#### Textauszug
„Seit meine Kunst teuer geworden ist, behandelt man mich wie Dreck“

 

Herr Moshiri, Sie wurden einmal als Jeff Koons des Nahen Ostens bezeichnet. Wie finden Sie den Vergleich?
Da hat sich jemand nicht viel Mühe gegeben, meine Arbeit zu beschreiben. Dennoch teile ich mit Koons die Kombination von Erfolg und Kitsch. Wobei ich nicht glaube, dass er ein Monopol auf Kitsch besitzt. Seinen Namen draufzupacken und eine ganze Kunstrichtung für sich zu besetzen – so einfach geht das nicht. Aber Menschen lieben Vereinfachungen. Als was ich nicht gelten möchte, ist eine zweitrangige Dritte-Welt-Version eines westlichen Künstlers.

 

 

Im vergangenen Jahr stiegen Sie zum teuersten Künstler aus dem Nahen Osten auf, bei Bonhams wurde für eines Ihrer Werke eine Million Dollar erzielt. Waren Sie sehr stolz?
Mal konnte ich es glauben, mal nicht, es war seltsam. Zugleich habe ich mich gefragt, wie man überhaupt darauf reagieren kann. Wenn man damit beginnt, sich selbst für großartig zu halten, stößt man schnell auf Hindernisse. In meinen Beziehungen zu Menschen hat sich einiges geändert. Seit meine Kunst teuer geworden ist, behandeln mich viele Leute wie Dreck.

 

 

Viele Ihrer Arbeiten sind inzwischen – Stichwort Krise – bei Auktionen durchgefallen. Wie deprimierend ist das?

#### Bereitgestellte Daten
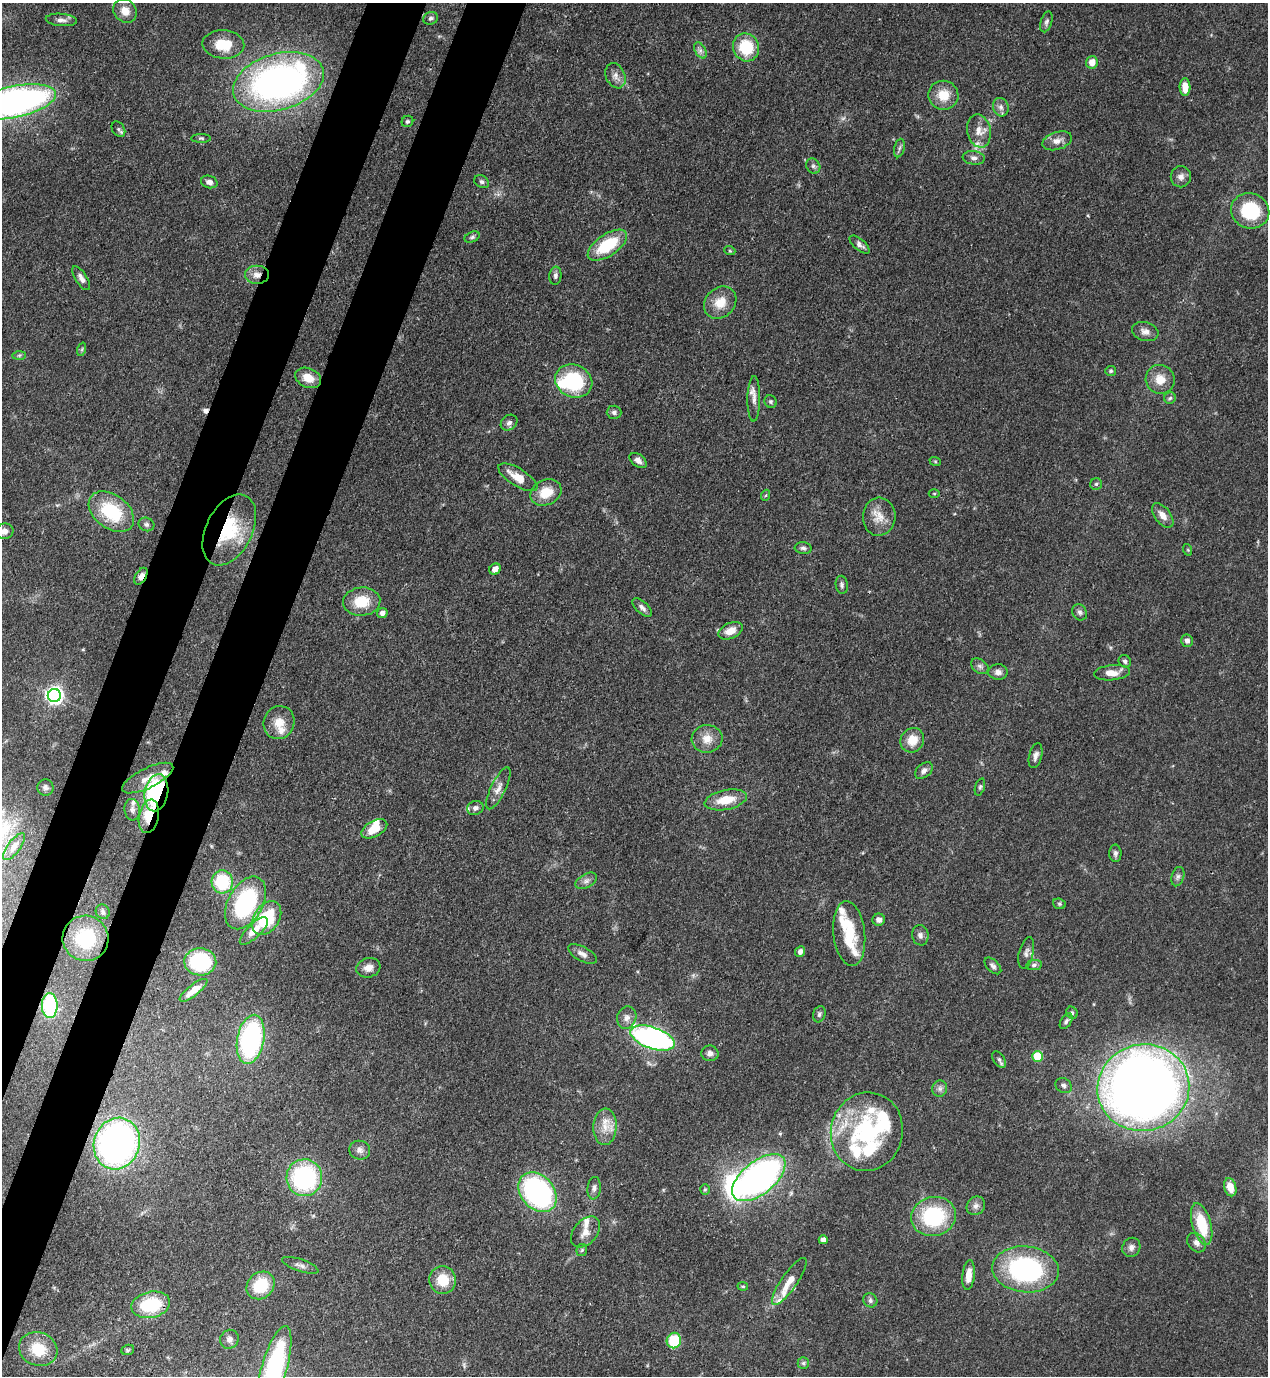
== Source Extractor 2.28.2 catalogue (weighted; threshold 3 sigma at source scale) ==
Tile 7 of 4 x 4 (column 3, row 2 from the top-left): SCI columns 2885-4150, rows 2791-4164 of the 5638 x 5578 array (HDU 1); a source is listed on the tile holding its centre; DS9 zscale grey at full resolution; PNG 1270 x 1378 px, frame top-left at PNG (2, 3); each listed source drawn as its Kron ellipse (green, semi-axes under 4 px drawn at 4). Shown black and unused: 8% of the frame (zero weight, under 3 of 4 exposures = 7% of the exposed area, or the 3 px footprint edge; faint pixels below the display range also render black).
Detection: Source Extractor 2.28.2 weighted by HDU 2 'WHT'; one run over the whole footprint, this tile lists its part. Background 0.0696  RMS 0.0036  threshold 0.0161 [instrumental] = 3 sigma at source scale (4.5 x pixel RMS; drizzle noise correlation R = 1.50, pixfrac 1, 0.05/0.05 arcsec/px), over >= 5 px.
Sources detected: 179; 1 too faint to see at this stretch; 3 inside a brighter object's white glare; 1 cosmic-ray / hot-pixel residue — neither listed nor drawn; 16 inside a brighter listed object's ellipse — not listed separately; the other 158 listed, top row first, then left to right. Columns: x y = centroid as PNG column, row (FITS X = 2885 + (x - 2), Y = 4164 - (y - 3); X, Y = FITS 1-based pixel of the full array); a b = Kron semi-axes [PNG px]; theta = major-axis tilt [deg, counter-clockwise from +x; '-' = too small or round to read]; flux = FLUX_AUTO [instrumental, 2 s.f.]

* * *

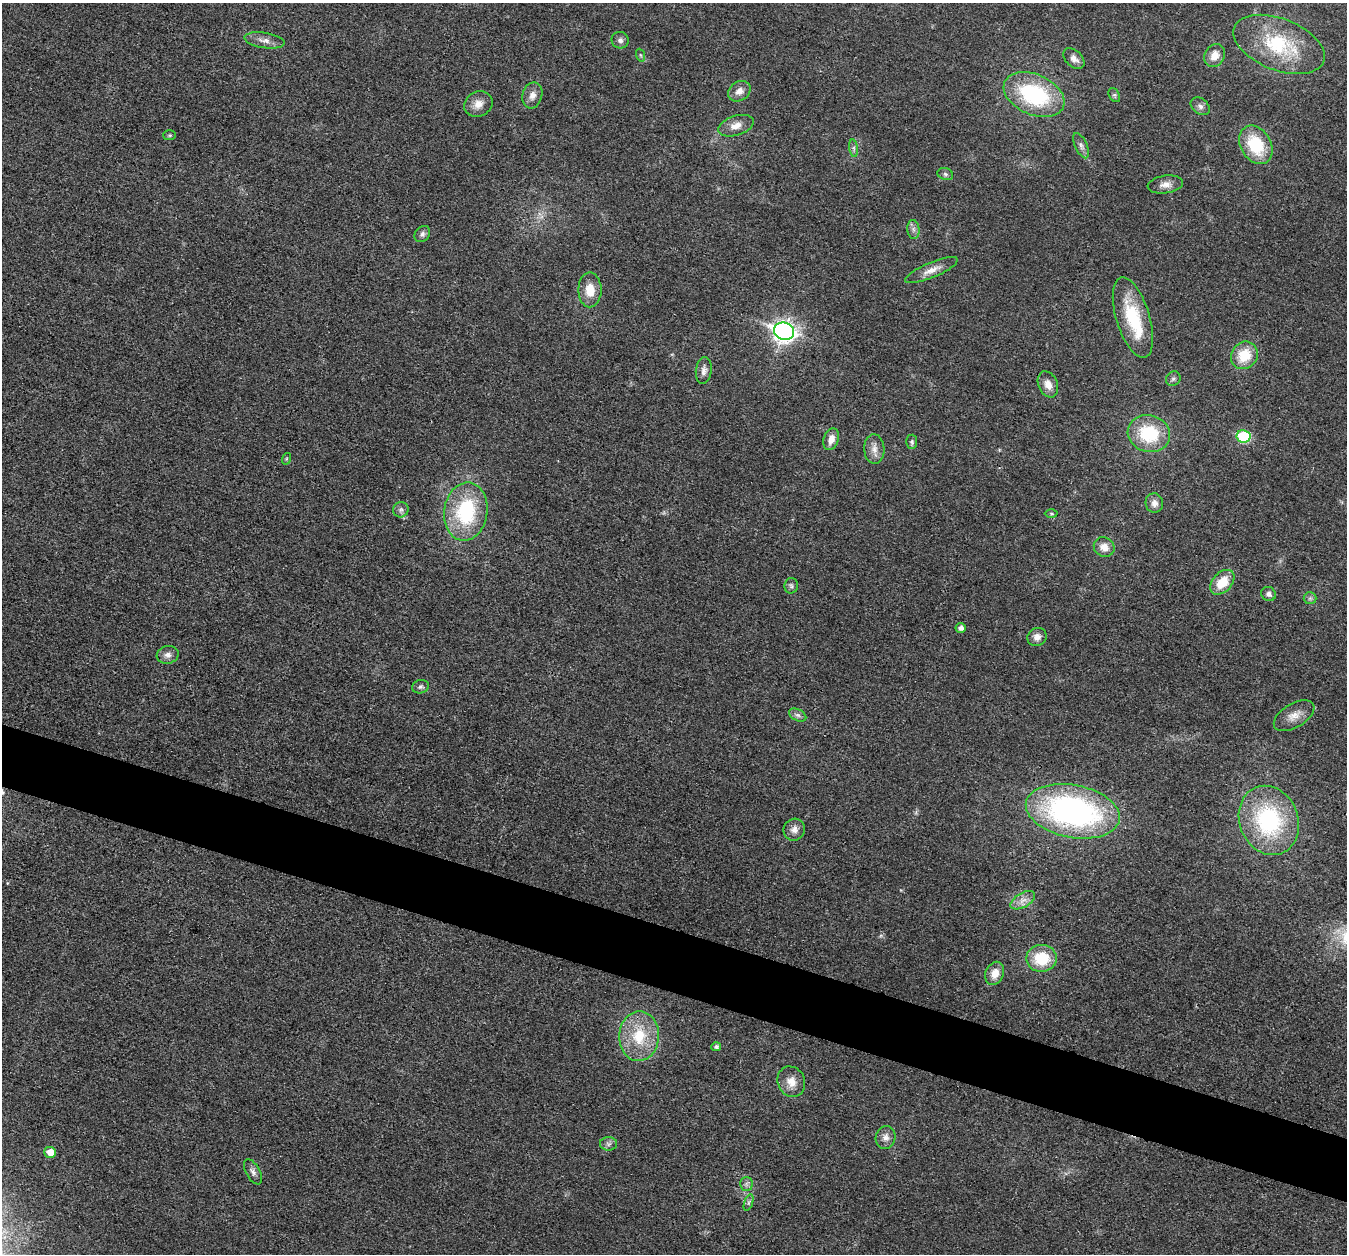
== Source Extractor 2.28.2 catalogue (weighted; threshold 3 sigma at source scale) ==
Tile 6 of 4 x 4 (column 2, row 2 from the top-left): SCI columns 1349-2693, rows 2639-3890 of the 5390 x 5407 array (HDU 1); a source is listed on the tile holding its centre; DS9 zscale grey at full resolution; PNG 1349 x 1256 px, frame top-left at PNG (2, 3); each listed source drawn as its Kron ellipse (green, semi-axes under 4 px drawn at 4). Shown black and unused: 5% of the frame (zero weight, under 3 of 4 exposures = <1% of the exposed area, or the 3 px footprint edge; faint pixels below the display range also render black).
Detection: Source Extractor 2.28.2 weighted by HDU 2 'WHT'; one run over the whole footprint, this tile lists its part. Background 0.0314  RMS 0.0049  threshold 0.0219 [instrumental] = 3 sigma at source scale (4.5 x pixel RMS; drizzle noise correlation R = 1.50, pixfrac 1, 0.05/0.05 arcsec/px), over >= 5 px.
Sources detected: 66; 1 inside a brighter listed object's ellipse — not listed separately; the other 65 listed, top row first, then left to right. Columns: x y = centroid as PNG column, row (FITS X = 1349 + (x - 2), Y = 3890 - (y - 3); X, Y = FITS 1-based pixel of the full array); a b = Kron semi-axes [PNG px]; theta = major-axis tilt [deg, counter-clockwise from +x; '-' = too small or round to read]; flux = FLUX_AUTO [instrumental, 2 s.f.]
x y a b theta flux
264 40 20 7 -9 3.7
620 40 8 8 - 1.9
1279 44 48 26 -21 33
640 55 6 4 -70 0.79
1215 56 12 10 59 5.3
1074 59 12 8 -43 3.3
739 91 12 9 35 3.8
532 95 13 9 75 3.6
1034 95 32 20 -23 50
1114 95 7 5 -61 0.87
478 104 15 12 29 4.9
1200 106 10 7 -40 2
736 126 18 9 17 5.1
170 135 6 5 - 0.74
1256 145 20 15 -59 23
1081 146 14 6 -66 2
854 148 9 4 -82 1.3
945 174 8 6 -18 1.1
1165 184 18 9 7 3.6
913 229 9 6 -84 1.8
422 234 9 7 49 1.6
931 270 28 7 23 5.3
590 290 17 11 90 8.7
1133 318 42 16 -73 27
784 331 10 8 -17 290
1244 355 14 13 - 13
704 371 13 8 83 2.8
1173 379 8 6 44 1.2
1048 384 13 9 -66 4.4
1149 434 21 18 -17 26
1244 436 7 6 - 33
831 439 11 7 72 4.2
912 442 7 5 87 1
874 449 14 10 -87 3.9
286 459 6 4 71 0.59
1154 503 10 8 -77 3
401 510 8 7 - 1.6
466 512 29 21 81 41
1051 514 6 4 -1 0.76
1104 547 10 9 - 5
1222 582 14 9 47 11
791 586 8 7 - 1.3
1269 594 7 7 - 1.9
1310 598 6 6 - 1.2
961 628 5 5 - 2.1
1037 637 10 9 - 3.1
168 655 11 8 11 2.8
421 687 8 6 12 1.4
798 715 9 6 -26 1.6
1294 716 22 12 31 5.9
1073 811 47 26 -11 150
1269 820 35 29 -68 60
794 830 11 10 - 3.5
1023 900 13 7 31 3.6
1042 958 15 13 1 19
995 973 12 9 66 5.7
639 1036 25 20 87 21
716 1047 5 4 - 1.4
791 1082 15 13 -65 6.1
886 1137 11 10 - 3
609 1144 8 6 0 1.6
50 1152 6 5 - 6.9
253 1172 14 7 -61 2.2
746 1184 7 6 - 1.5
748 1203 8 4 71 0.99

#### Aufgabenstellung
Übertragen Sie den folgenden Satz aus dem Interview mit Herrn Moshiri ins Englische: „Als was ich nicht gelten möchte, ist eine zweitrangige Dritte-Welt-Version eines westlichen Künstlers.“

#### Ergebnis der Aufgabe
What I do not want to be regarded as is a second-rate Third World version of a Western artist.